Sudhir Ganesan of India, who received AO Spine Start-up Grant support for his project titled “Tapping the role of Wnt Signaling for Neural Regeneration in Spinal Cord Injury—a Novel Approach,” commends AO Spine for its “vision in improving the knowledge of spine surgeons throughout the world.”

“This is achieved by various conferences, workshops, courses, etc…tailor-made for surgeons at different levels of experience in their spine surgery career,” Ganesan said, noting that AO Spine research activities and grants help establish emerging young researchers worldwide to innovate and implement new ideas.

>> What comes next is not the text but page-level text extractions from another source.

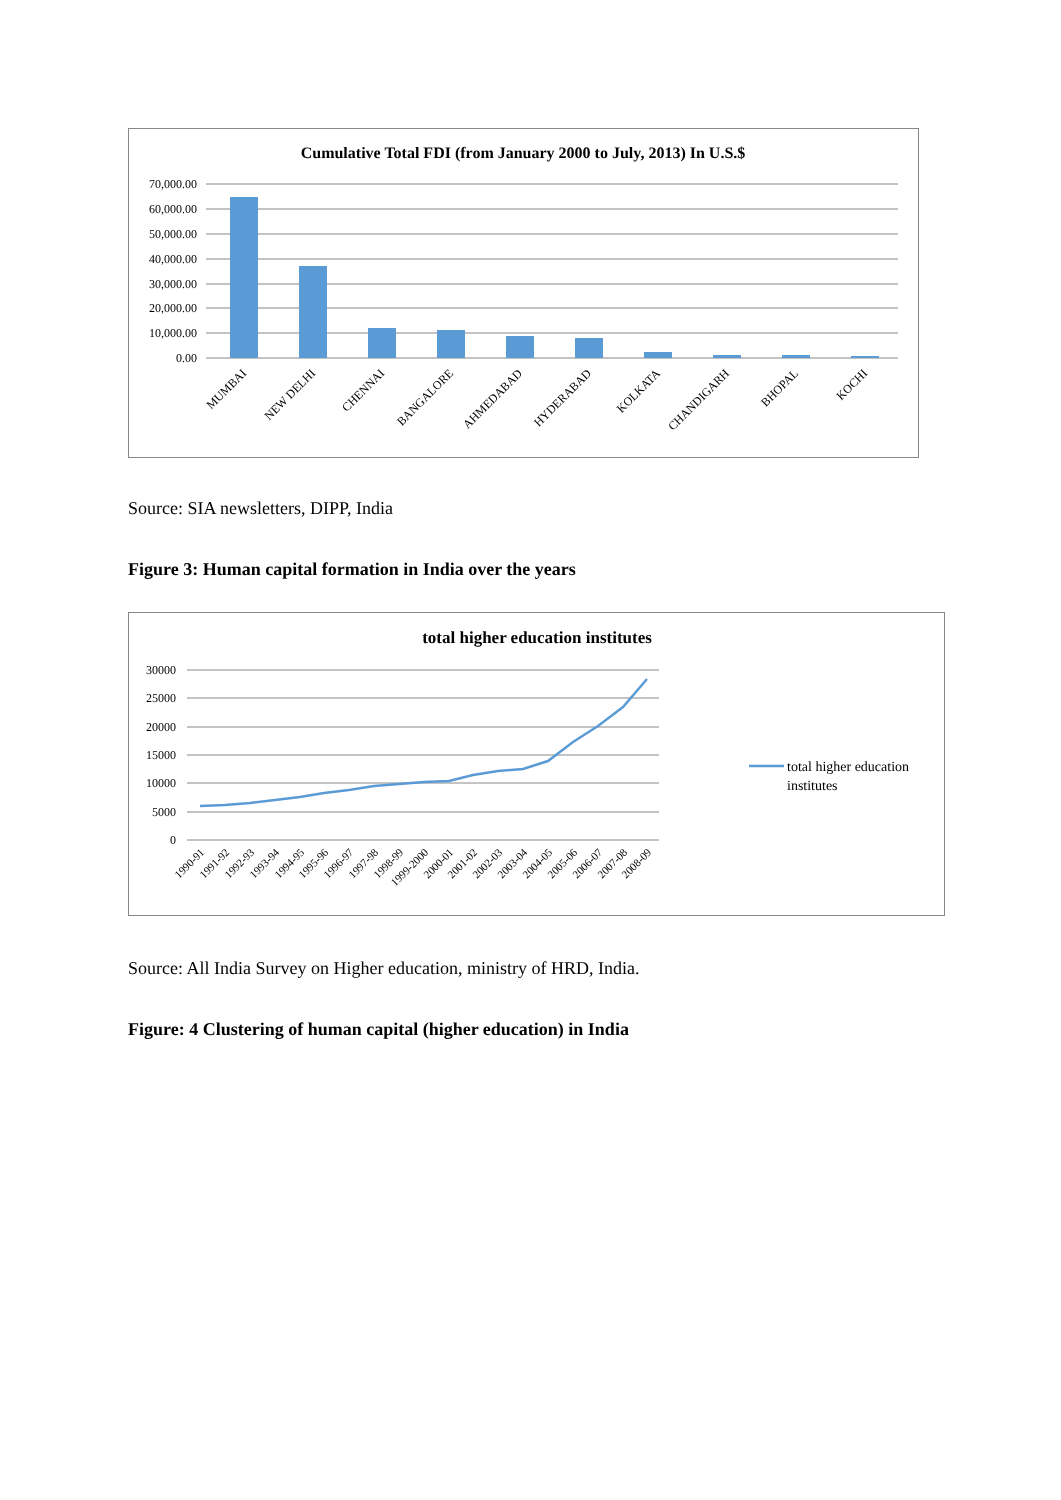Cumulative Total FDI (from January 2000 to July, 2013) In U.S.$
70,000.00
60,000.00
50,000.00
40,000.00
30,000.00
20,000.00
10,000.00
0.00
MUMBAI
NEW DELHI
CHENNAI
BANGALORE
AHMEDABAD
HYDERABAD
KOLKATA
CHANDIGARH
BHOPAL
KOCHI
Source: SIA newsletters, DIPP, India
Figure 3: Human capital formation in India over the years
total higher education institutes
30000
25000
20000
15000
10000
5000
0
total higher education
institutes
1990-91
1991-92
1992-93
1993-94
1994-95
1995-96
1996-97
1997-98
1998-99
1999-2000
2000-01
2001-02
2002-03
2003-04
2004-05
2005-06
2006-07
2007-08
2008-09
Source: All India Survey on Higher education, ministry of HRD, India.
Figure: 4 Clustering of human capital (higher education) in India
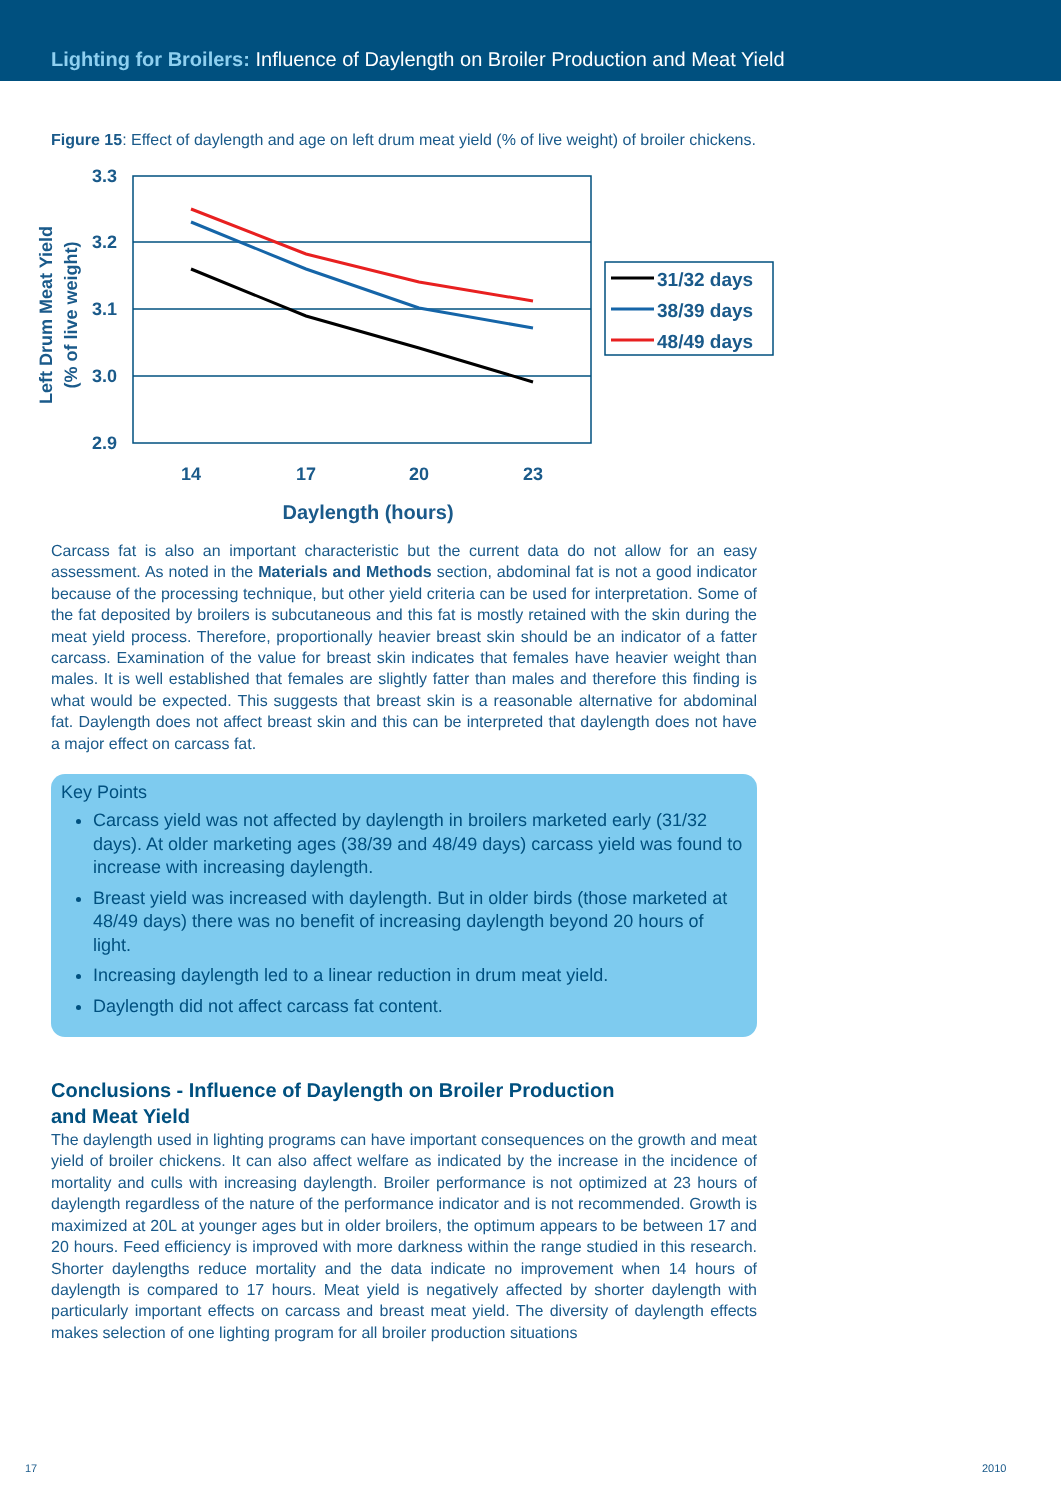Lighting for Broilers: Influence of Daylength on Broiler Production and Meat Yield
Figure 15: Effect of daylength and age on left drum meat yield (% of live weight) of broiler chickens.
3.3
3.2
3.1
3.0
2.9
14
17
20
23
Daylength (hours)
Left Drum Meat Yield
(% of live weight)
31/32 days
38/39 days
48/49 days
Carcass fat is also an important characteristic but the current data do not allow for an easy assessment. As noted in the Materials and Methods section, abdominal fat is not a good indicator because of the processing technique, but other yield criteria can be used for interpretation. Some of the fat deposited by broilers is subcutaneous and this fat is mostly retained with the skin during the meat yield process. Therefore, proportionally heavier breast skin should be an indicator of a fatter carcass. Examination of the value for breast skin indicates that females have heavier weight than males. It is well established that females are slightly fatter than males and therefore this finding is what would be expected. This suggests that breast skin is a reasonable alternative for abdominal fat. Daylength does not affect breast skin and this can be interpreted that daylength does not have a major effect on carcass fat.
Key Points
Carcass yield was not affected by daylength in broilers marketed early (31/32 days). At older marketing ages (38/39 and 48/49 days) carcass yield was found to increase with increasing daylength.
Breast yield was increased with daylength. But in older birds (those marketed at 48/49 days) there was no benefit of increasing daylength beyond 20 hours of light.
Increasing daylength led to a linear reduction in drum meat yield.
Daylength did not affect carcass fat content.
Conclusions - Influence of Daylength on Broiler Production
and Meat Yield
The daylength used in lighting programs can have important consequences on the growth and meat yield of broiler chickens. It can also affect welfare as indicated by the increase in the incidence of mortality and culls with increasing daylength. Broiler performance is not optimized at 23 hours of daylength regardless of the nature of the performance indicator and is not recommended. Growth is maximized at 20L at younger ages but in older broilers, the optimum appears to be between 17 and 20 hours. Feed efficiency is improved with more darkness within the range studied in this research. Shorter daylengths reduce mortality and the data indicate no improvement when 14 hours of daylength is compared to 17 hours. Meat yield is negatively affected by shorter daylength with particularly important effects on carcass and breast meat yield. The diversity of daylength effects makes selection of one lighting program for all broiler production situations
17 2010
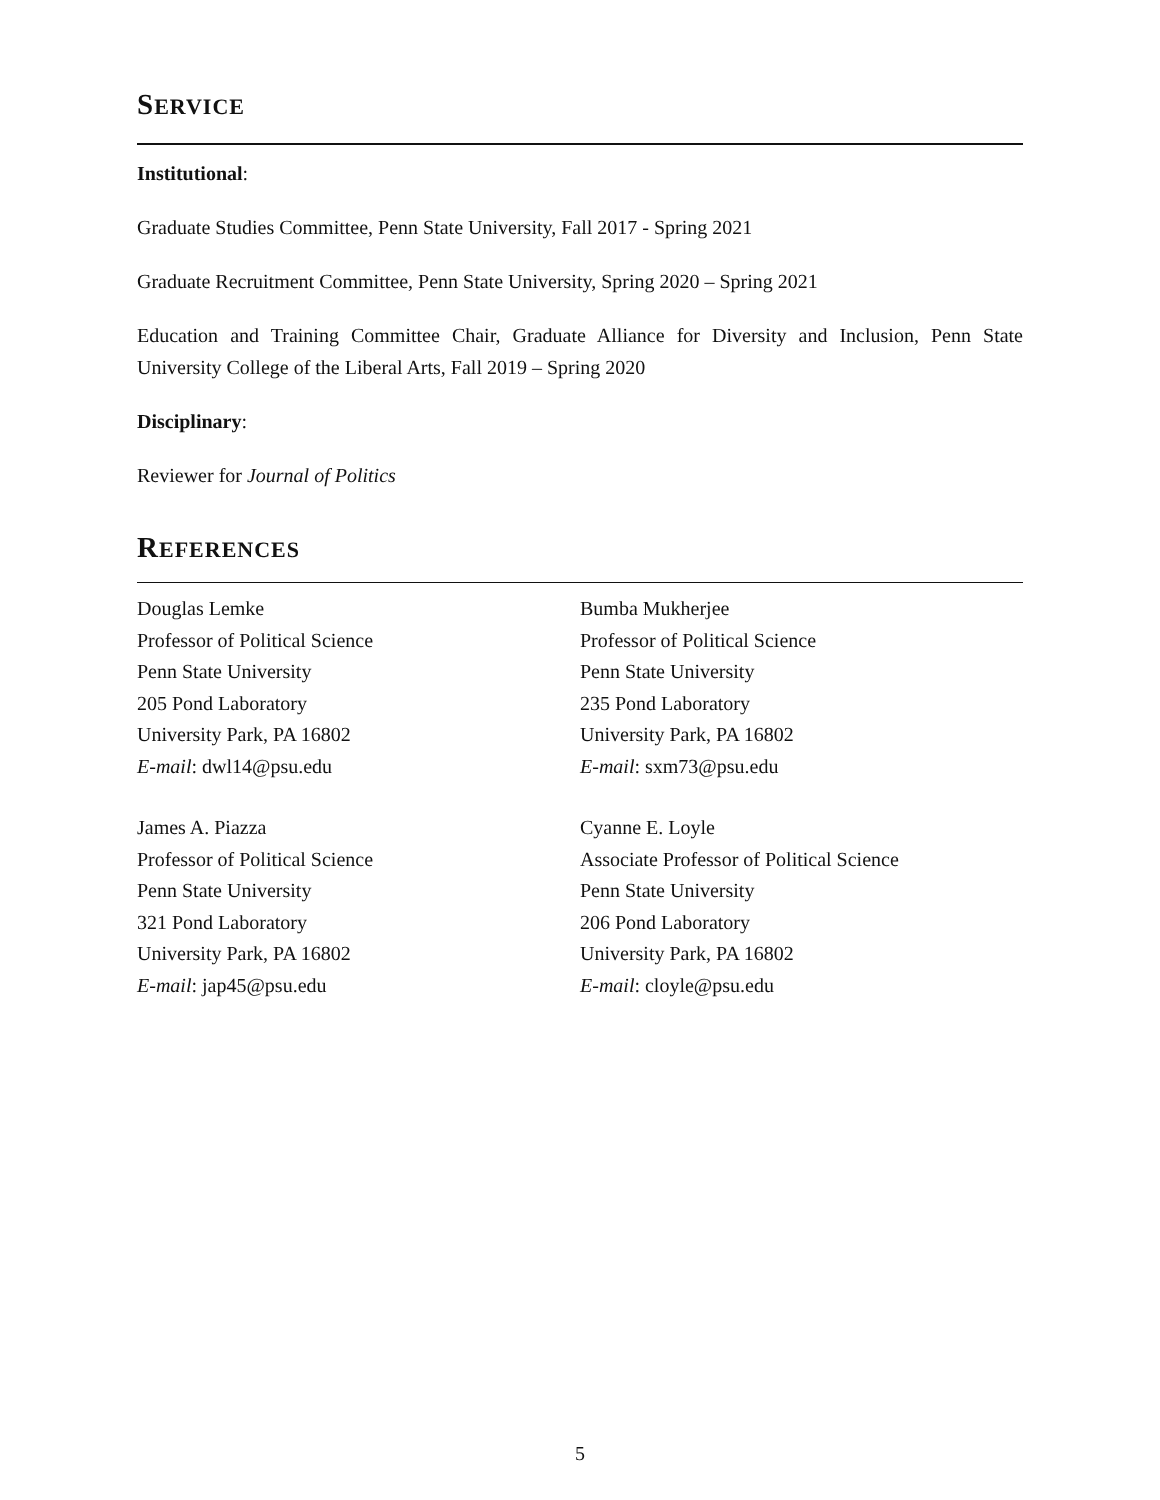SERVICE
Institutional:
Graduate Studies Committee, Penn State University, Fall 2017 - Spring 2021
Graduate Recruitment Committee, Penn State University, Spring 2020 – Spring 2021
Education and Training Committee Chair, Graduate Alliance for Diversity and Inclusion, Penn State University College of the Liberal Arts, Fall 2019 – Spring 2020
Disciplinary:
Reviewer for Journal of Politics
REFERENCES
Douglas Lemke
Professor of Political Science
Penn State University
205 Pond Laboratory
University Park, PA 16802
E-mail: dwl14@psu.edu
James A. Piazza
Professor of Political Science
Penn State University
321 Pond Laboratory
University Park, PA 16802
E-mail: jap45@psu.edu
Bumba Mukherjee
Professor of Political Science
Penn State University
235 Pond Laboratory
University Park, PA 16802
E-mail: sxm73@psu.edu
Cyanne E. Loyle
Associate Professor of Political Science
Penn State University
206 Pond Laboratory
University Park, PA 16802
E-mail: cloyle@psu.edu
5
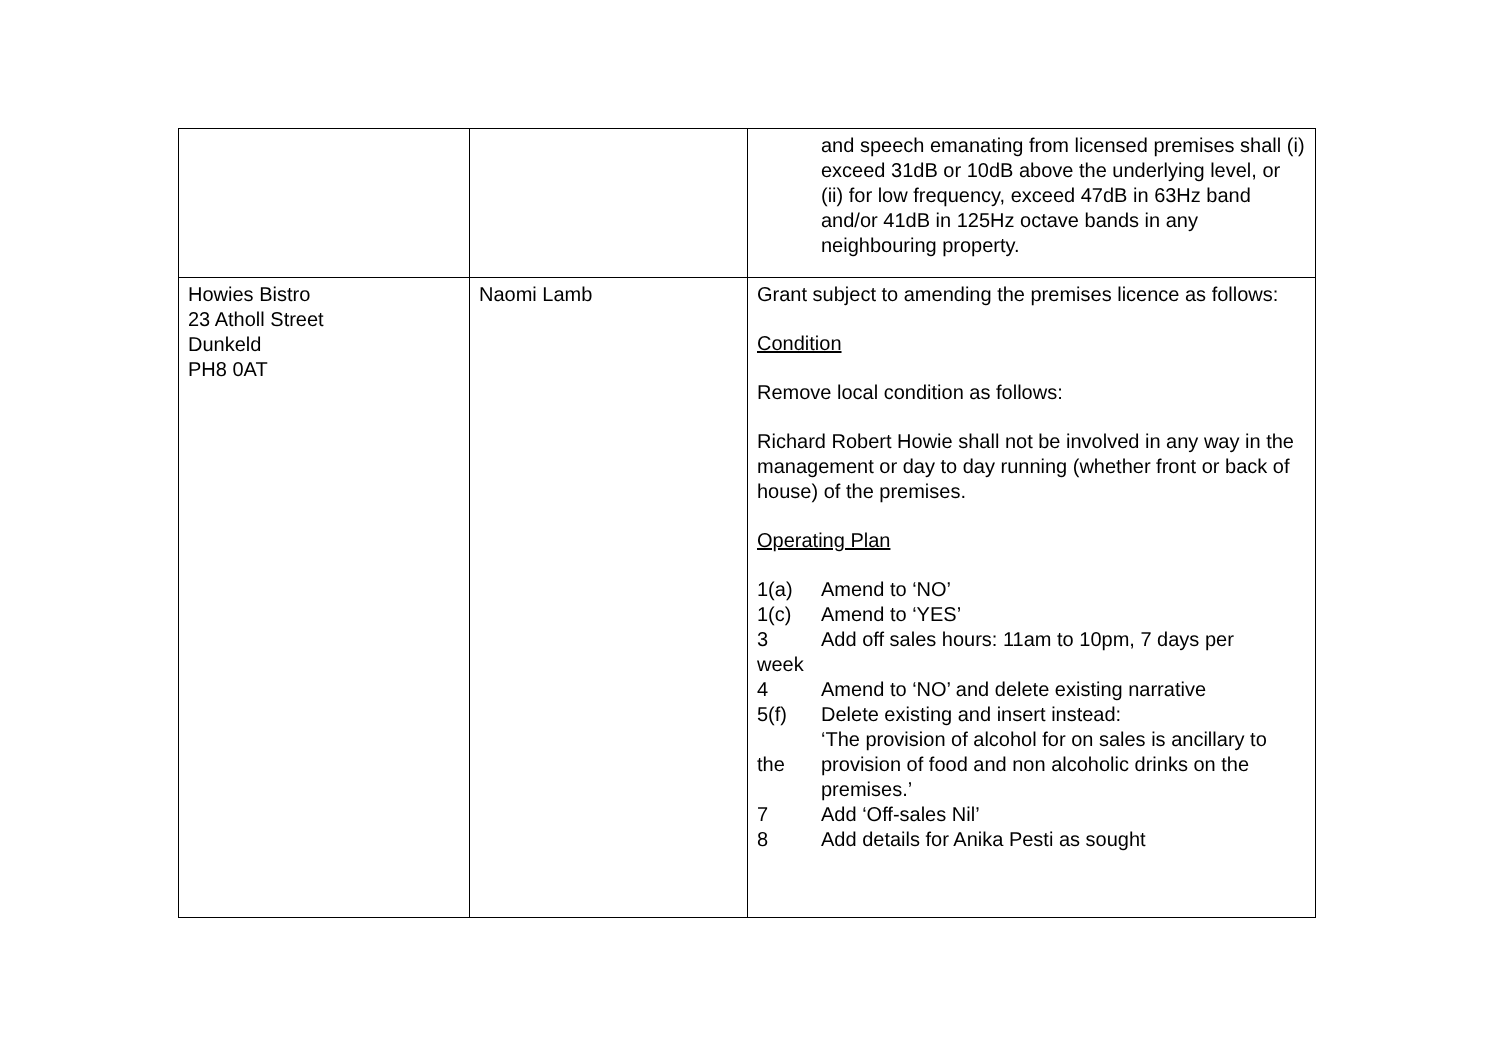| | | and speech emanating from licensed premises shall (i) exceed 31dB or 10dB above the underlying level, or (ii) for low frequency, exceed 47dB in 63Hz band and/or 41dB in 125Hz octave bands in any neighbouring property. |
| Howies Bistro 23 Atholl Street Dunkeld PH8 0AT | Naomi Lamb | Grant subject to amending the premises licence as follows: Condition Remove local condition as follows: Richard Robert Howie shall not be involved in any way in the management or day to day running (whether front or back of house) of the premises. Operating Plan 1(a) Amend to ‘NO’ 1(c) Amend to ‘YES’ 3 Add off sales hours: 11am to 10pm, 7 days per week 4 Amend to ‘NO’ and delete existing narrative 5(f) Delete existing and insert instead: ‘The provision of alcohol for on sales is ancillary to the provision of food and non alcoholic drinks on the premises.’ 7 Add ‘Off-sales Nil’ 8 Add details for Anika Pesti as sought |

Ganesan’s AO Spine Research Start-Up Grant project investigates the complex interplay between signaling pathways, which would help scientists develop an ideal treatment “for a miraculous clinical outcome” for spinal cord injury patients.

“Spinal cord injury is a complex pathophysiology involving several cell types that make [up] the spinal cord. The neurological deficit caused by neural death and disruption has been an unsolvable problem for surgeons [the] world over,” he said. “Heterotypic cell-cell interactions are governed by developmental signaling. An injury results in alteration in the developmental signaling pathways for repair and regeneration. Wnt signaling is a key developmental pathway in embryo and adult neurogenesis as well as in regeneration. The downstream signaling established depends on the specific Wnt ligand-receptor interaction as well as expression of other components of the signaling network.”

During the project, Ganesan aims to identify key players in regulation of Wnt-signaling-dependent axonal regeneration after spinal cord injury and identify the combination of proteins/small molecules which will facilitate Wnt signaling to function in pro-neuron and antiglial mechanisms.

“AO Spine has been the backbone for the development taking place in the field of spine surgery,” he said.